September 16, 2016

Long’s Peak: The Jewel of RMNP

By Sjboatwright In 53-14 Colorado, On the Trail

Height/Round Trip Length: 14,255 feet (4,346 meters) / 14.5 miles via The Keyhole Route
Class 3

Long’s Peak has been taunting me since I moved to Colorado.  My friends in the state chose Long’s as their first high peak to climb in the state several years ago, so I’ve been hearing stories about the fabled peak since 2012.  Every day at work a new group of haggard, beer thirsty hikers come in with stories of the mountain nearly burying them.  It was long time that I should summit the beautiful jerk!


Long’s (R) and Meeker (L)

Long’s is the northernmost 14er and, stupidly, one that first time climbers often take on.  Unlike many of the mountains in the Colorado, Long’s has a very lengthy approach before you even start climbing.  Mount Elbert, the tallest mountain in the state, can be climbed in 9 miles.  Long’s is nearly 15 mile round trip that can wear out the fittest of low-landers.

“They must have been hiking for 20+ hours”

I talked my friends, Tony, Kate and Tomas to re-hike the mountain with me, somewhat to their hesitation…I’m very persuasive.  We did a true alpine start and set-off a little after midnight.  Not even a mile into the gentle start of the hike we came across a group that was carrying a member of their party down the trail.  I asked them when they started and they gave me the most unsettling of answers.  “We reached the summit t about noon.”  It was roughly 1:15am at that point.  They must have been hiking for 20+ hours from the time they set out.

The start to the hike is deceiving.  The trail starts as an easy jaunt through the woods like you’d find in New York or Vermont.  It would be easy to wear yourself down in the first few miles of the hike while taking advantage of the rather easy trail.  What you can’t see in the pitch black is the treacherous climb that lay beyond the lazy switchbacks.


Hiking in the middle of the night was an unusual experience for me.  All of the hikers with headlamps, walking in single file, reminded me of the pictures I’ve seen of the Vietnam war, when Vietnamese soldiers would use candles to light their way through the jungle.  The experience is also disorienting, not being able to see anything more than silhouettes, shadows and the trail directly in-front of you takes its toll.

Once the trail breaks treeline you find yourself in a vast open space.  Even in the dark of night, you can sense something absolutely immense surrounding you.  After a long trudge around Mount Lady Washington, you’ll reach your first major landmark, the aptly named Boulderfield.


A view of Boulderfield from our decent

As a general rule, I hate boulder fields.  They are my least favorite part of climbing.  The slightest wrong step and there goes your ankle or worse.  Hopping through one in the dark did not add to my love of them.  Once we arrived at the fabled Keyhole, it was time to wait on the morning light.  After the Keyhole is when the hike turns into a climb, and not something you want to do in the dark.  After getting the first rays of the morning light, the group that had accumulated at the Keyhole set off almost in unison.


On the other side of the Keyhole you’ll be rewarded by the sight of Rocky Mountain National Park, with Hallet Peak in magnificent relief.  As you snake your way along the back-end of Long’s, you’ll start pushing up in elevation at a portion called The Trough.  The Trough is a steep gully that is crumbling in any number of spots.  From time to time, you’ll hear “Rock!

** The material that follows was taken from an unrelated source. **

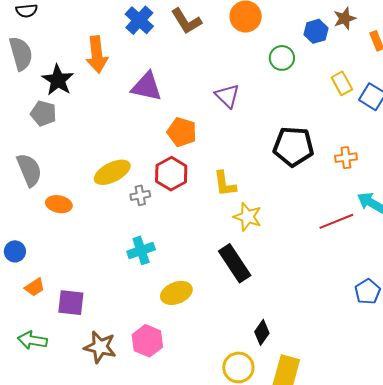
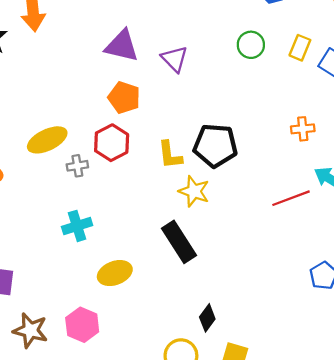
green circle: (282, 58) -> (251, 45), moved
yellow rectangle: (342, 83) -> (300, 48), turned 50
purple triangle: (147, 87) -> (122, 46), moved
black pentagon: (293, 147) -> (215, 146), moved

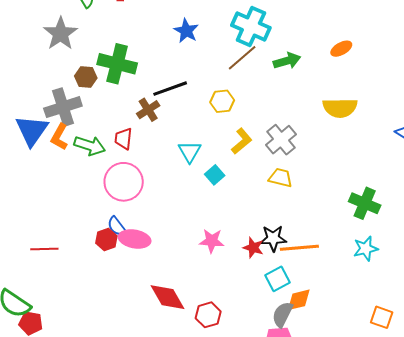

Rock! Rock!” as someone unsettles rocks on their route up.  The climb itself will challenge the thigh strength of the most experience hiker as it never seems to end.



At the top you’ll reach the terror instilling “Narrows”, a ledge that has a 1,500 foot drop-off to the right.  It’s not that narrow!  Now, a violent wind gust can send you flying over the edge, so tread soft and low on windy days, but in general, the Narrows look far worse in pictures than in reality.  The ledge gives plenty of space to hike confidently across.


The final pitch of the climb is called the Home Stretch.  Again, pictures are worse than the actual climb.  Images on Google make it look like an impossible 90 degree wall.  In reality, I ran up this portion with joyful glee; it was my favorite part of the climb.


Once on the large, flat summit of the peak, you’ll be treated with 360 degrees of Colorado glory.  The summit will be crowded, but you just won’t care.



My parting words of advice are oft-repeated by mountaineers and hikers.  Going down is not the easy part.  80% of accidents occur on descent, and I’ve never seen anyone, injured or exhausted, being carried up a mountain, only down.  You still have 7.75 miles left to hike when you reach the summit, after just putting your legs and mind through the gauntlet.  Plan breaks strategically and pace your timing well.

When we arrived back at the trailhead the Rangers and volunteers greeted and congratulated us on the climb.  One of them, maybe 70 years in age, said he had just made his 100th ascent a couple of days earlier.  And there I was, exhausted and in my 20’s.  I think I have a new role model.